– Бабушка! – Крик незнакомки заставил его вздрогнуть и обернуться, а когда он вновь посмотрел на спасенное им существо, ничего общего со щукой уже не увидел: просто женщина, жутко безобразная и очень старая. Тело ее содрогнулось от кашля, изо рта выплеснулся фонтанчик воды, и утопленница воскресла, открыв глаза. Девушка громко засмеялась сквозь слезы, обхватила обеими руками лицо спасенной, порывисто склонилась и принялась осыпать поцелуями. Борис, чтобы не мешать, отошел немного в сторону и сел на траву, чтобы отдышаться. Похоже, пока его помощь больше не требовалась, хотя и удивительно было видеть, что на женщине никак не отразилось длительное пребывание под водой: она уже обнимала девушку в ответ и даже что-то ласково бормотала. Внезапно Борис ощутил на себе ее пристальный взгляд – именно ощутил, а не увидел, потому что лицо женщины было скрыто под прядью растрепавшихся волос. И лишь потом он разглядел под этой прядью ее глаза, недобро сверкнувшие во тьме. Заметив ответный взгляд, женщина отстранила девушку и, приподнявшись на локте, поманила его, взмахнув тощей рукой. Борис еще только подумал, чтобы подойти, а ноги уже несли его к ней навстречу. «Чертовщина!» – мелькнуло у него в голове. Тогда Борис еще не знал, что это было только начало всего.
Глава 3. Колокол
В тот момент, когда на яхте с алыми парусами открыли первую бутылку шампанского, а Борис, стоя на палубе, обнимал Леру и усиленно делал вид, что безмерно счастлив, далеко от этого места – где-то несколько сотен километров вниз по течению – на одинокой горе близ села Кудыкино зазвонил старый медный колокол. Тяжелые удары сотрясали его, извлекая из темных недр глубокие протяжные звуки. Багровые лучи закатного солнца окрасили выпуклые колокольные бока в цвет запекшейся крови. Металл гудел в промежутках между ударами. Ритм постепенно нарастал под ускоряющимся движением сильных умелых рук. Выполняя свой ежевечерний ритуал, Звонарь, щурясь, смотрел на родное село с любовью и жалостью, как смотрит отец на свое неудачное, некрасивое дитя, понимая, что едва ли кто-нибудь еще полюбит такое неказистое создание.
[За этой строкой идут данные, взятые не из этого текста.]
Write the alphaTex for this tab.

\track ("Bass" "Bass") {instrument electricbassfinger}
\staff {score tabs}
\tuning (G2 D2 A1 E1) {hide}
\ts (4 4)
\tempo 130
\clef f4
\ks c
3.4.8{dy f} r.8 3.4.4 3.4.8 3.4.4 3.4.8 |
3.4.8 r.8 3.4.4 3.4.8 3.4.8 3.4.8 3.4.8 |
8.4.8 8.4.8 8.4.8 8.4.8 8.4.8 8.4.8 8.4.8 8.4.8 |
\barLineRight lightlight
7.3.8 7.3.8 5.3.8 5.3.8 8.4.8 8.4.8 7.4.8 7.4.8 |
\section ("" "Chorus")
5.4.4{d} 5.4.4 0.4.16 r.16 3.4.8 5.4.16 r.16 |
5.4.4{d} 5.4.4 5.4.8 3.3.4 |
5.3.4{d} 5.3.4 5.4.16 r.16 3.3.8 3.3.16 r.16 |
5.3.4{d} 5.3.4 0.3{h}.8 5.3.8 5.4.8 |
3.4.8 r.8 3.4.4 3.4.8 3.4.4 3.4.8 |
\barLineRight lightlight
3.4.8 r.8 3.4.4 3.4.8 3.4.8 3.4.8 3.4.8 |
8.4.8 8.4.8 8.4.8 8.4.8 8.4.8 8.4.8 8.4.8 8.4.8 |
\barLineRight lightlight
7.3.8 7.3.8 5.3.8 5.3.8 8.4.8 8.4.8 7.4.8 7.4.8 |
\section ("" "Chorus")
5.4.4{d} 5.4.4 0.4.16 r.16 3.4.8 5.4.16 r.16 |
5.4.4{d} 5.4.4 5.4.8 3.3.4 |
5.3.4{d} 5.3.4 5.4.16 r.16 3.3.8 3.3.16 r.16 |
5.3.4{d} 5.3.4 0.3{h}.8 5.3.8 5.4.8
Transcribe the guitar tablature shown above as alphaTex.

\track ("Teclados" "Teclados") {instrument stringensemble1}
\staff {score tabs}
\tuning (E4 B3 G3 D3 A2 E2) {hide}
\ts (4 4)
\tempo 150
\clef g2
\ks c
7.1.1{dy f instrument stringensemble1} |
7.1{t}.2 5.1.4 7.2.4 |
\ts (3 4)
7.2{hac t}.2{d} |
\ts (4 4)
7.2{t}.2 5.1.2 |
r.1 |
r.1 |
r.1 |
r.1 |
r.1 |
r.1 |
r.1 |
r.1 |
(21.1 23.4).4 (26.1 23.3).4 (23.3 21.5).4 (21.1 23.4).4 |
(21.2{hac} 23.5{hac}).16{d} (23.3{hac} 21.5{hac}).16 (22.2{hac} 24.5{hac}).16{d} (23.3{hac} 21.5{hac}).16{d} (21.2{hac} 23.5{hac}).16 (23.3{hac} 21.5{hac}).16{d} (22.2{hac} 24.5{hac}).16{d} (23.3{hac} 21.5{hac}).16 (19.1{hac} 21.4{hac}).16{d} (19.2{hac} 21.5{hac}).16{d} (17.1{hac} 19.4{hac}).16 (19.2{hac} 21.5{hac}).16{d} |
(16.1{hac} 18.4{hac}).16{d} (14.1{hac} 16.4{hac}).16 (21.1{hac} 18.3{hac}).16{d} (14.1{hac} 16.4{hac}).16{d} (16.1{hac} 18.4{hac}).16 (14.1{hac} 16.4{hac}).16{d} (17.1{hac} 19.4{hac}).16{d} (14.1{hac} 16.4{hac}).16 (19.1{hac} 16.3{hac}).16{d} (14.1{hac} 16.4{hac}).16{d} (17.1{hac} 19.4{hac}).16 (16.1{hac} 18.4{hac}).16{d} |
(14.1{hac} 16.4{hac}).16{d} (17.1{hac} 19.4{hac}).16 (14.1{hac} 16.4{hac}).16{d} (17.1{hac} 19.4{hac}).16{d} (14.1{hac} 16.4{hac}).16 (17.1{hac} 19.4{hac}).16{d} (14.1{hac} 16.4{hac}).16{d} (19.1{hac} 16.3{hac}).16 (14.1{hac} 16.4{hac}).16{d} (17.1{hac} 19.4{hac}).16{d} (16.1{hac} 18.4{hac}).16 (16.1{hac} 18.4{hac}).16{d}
Кудыкино готовилось встретить ночь. Над печными трубами вился дымок: в эту пору после захода солнца резко холодало. По узким, сырым после стаявшего снега улочкам жители спешили к своим домам. Некоторые, заслышав звуки вечернего звона, остановились, обернулись, озабоченное выражение на их лицах сменилось благостным.
Вокруг села чернели останки сгнившего леса, выделяясь трупными пятнами на бледной плоти мертвого камышового моря, сплошь испещренного влажными ранами стариц, отливающих красным под низким пламенеющим небом. Родной край представлялся Звонарю тяжелобольным родственником, которому уже ничем не поможешь, но и не бросишь. Все она, Костяная река проклятущая! Расплескала свои ядовитые воды, отравила землю, и с тех пор ничего, кроме картошки да лука, здесь не растет. Ушла река-злодейка вместе с нечистой силой, что в глубинах ее водилась, да старицы всюду разбрызгала, почву в тесто зыбкое превратила. Небольшое поле под горой каждую весну приходится заново отвоевывать, и с каждым годом все смелее шло по селу перешептывание: с нечистой силой-то сытнее жилось! Страшно было Звонарю такое слышать – того и гляди, кто-нибудь снова к нечисти на поклон пойдет. А это верная погибель! Одарит нечистая сила своими щедротами, но голод не утолит: коварное свойство дары ее имеют: сколько ни возьми, всегда мало будет. Разгорится у просящих жадность непомерная, потеряют они покой, забудут, как радоваться тому, что уже имеют, и вся жизнь их в сплошную му́ку превратится.